Contradição
Irremovível
Redação
Reformador (FEB) Março 1973
Simeão, o homem justo e temente a
Deus, ao ver o menino que fora levado ao templo, tomou-o nos braços e desferiu
a advertência profética:
“Este menino vem para ser alvo da
contradição dos homens”... Assim foi. O Mestre, no desempenho de sua missão,
não fez senão criar situações que provocaram as mais desencontradas opiniões. O
que ele dizia chocava, e o que fazia escandalizava. Os judeus não poderiam compreender
uma criatura que se dizia portadora da salvação e que mandava pagar o tributo
ao invasor. Não fazia sentido a afirmativa daquele paranoico que investia
contra a tradição mais intocável, ao obrar milagres no “dia consagrado ao
Senhor” e dizer sandices como a de que o sábado é que foi feito para o homem
...
Os próprios companheiros de missão
apostolar não possuíam condições para entendê-lo integralmente. Ao deixar
perceber que aconteceriam coisas que contrariavam frontalmente todas as
expectativas humanas, a reação foi tão desabrida que Jesus se viu na
contingência de repreender a Pedro: “Afasta-te
de mim, Satanás!” As palavras do Messias criaram um clima de tal
inconformação que a debandada foi quase geral, a ponto de levá-lo a indagar dos
próprios companheiros por ele escolhidos: “E vós, não quereis também
retirar-vos?” O Cristo falava das coisas da Vida Eterna, enquanto os homens não
tinham ouvidos senão para as coisas da terra. E, mesmo quando falava destas,
não era compreendido: “Se não me credes quando vos falo das coisas terrenas,
como me crereis quando vos fale das coisas celestiais?”

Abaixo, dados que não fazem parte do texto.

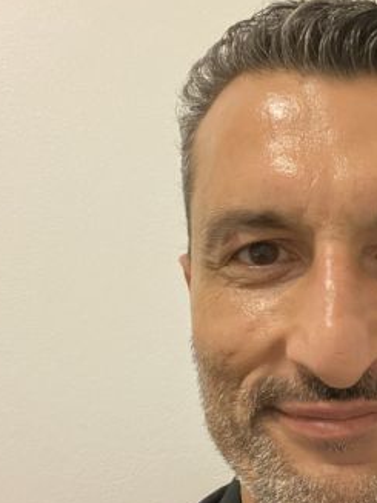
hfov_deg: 25.9
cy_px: 297
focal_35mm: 55
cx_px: 323
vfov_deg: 34.9
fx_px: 799
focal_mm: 2.71
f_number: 2.2
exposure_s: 1/33
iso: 400
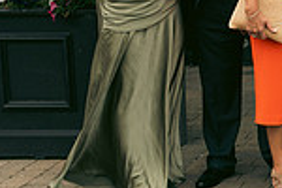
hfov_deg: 13.5
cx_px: 525
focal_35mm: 135
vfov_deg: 10.0
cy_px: -48
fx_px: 1057
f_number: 5
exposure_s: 1/250
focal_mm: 35
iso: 160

Dobaram os séculos. Quase 1.900 anos
após, surge no mundo o Consolador que viria restaurar as coisas e dar sanção
complementar às lições do Cristo. No desempenho dessa missão, ele também teria
de chocar as criaturas com o que diz, escandaliza-as com o que propõe. Não
poderia fugir ao mesmo vaticínio: “Esta obra veio para ser alvo da contradição
dos homens”. E assim tem sido. O mundo, ou ignora o Espiritismo, ou crê que ele
veio (e não teria outra finalidade) tão somente para resolver os problemas da
vida transitória. Até mesmo os espíritas se tem deixado contagiar por essa ideia.

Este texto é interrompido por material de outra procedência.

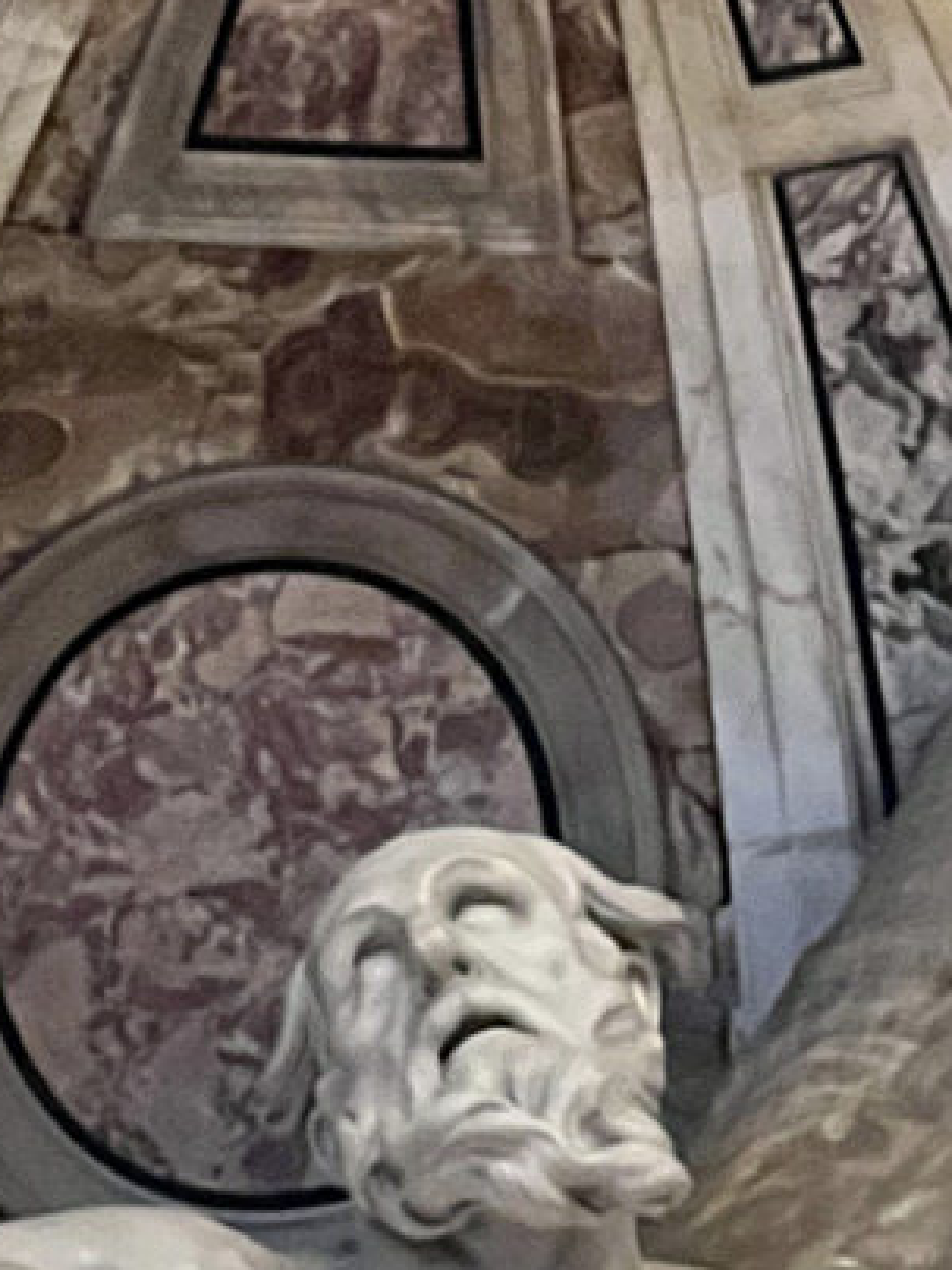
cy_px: 2053
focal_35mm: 305
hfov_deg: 4.9
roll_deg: +1.7
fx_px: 11184
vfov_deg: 6.4
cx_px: 430
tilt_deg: +15.7
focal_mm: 9
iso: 1600
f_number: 2.8
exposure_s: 1/25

Por toda parte, se denota o afã de torná-lo instrumento de relevo no mundo. Parece
que os espíritas se estão deixando dominar pelo “gosto das coisas terrenas”, e
se desdobram em esforços, consciente ou inconscientemente, no sentido de
acomodarem os interesses exteriores e imediatos com os supremos fins do
espírito imortal. Mostram-se excessivamente preocupados com a posição do
Espiritismo no cenário do mundo, fazendo questão, por exemplo, de que ele
esteja presente nas solenidades de grande estilo programadas pelas autoridades
e instituições de projeção social.
Reivindicam, para ele, o estatuto de
igualdade com as chamadas “religiões oficiais”, ou com aquelas ditas “dominantes”,
ao feitio das exterioridades mundanas. Esquecem-se, simplesmente, de que ele
não tem “representantes”... Outros julgam que a Doutrina Espírita só se firmará
e afirmará no dia em que conseguir arrebanhar as criaturas aos magotes, a modo
de “rolo compressor”, como se o problema se restringisse a simples contatos
epidérmicos. Preocupam-se muito com suas expressões estatísticas e, por isso,
redobram esforços para que o Espiritismo “cresça e apareça”. E, então, adotam,
enfaticamente, os mais variados recursos da tecnologia moderna, para aumentar o
número de prosélitos. Querem a “produção em massa”...
A Doutrina, em sua essência, porém,
vive muito distante desses ruídos. Ela aí está para restaurar a singeleza e a
pureza dos ensinamentos evangélicos, e, para evitar qualquer reincidência nas
ilusões do mundo, assumiu a legenda: “Fora
da Caridade não há salvação”. E, a fim de evitar enganos, nada melhor que
recordar o conceito de Paulo sobre a caridade. ... O Espiritismo, na verdade,
ainda é alvo da contradição dos próprios espíritas. Chegará um momento, parece,
em que ele terá de indagar dos seus profitentes: “E vós, não quereis também retirar-vos?”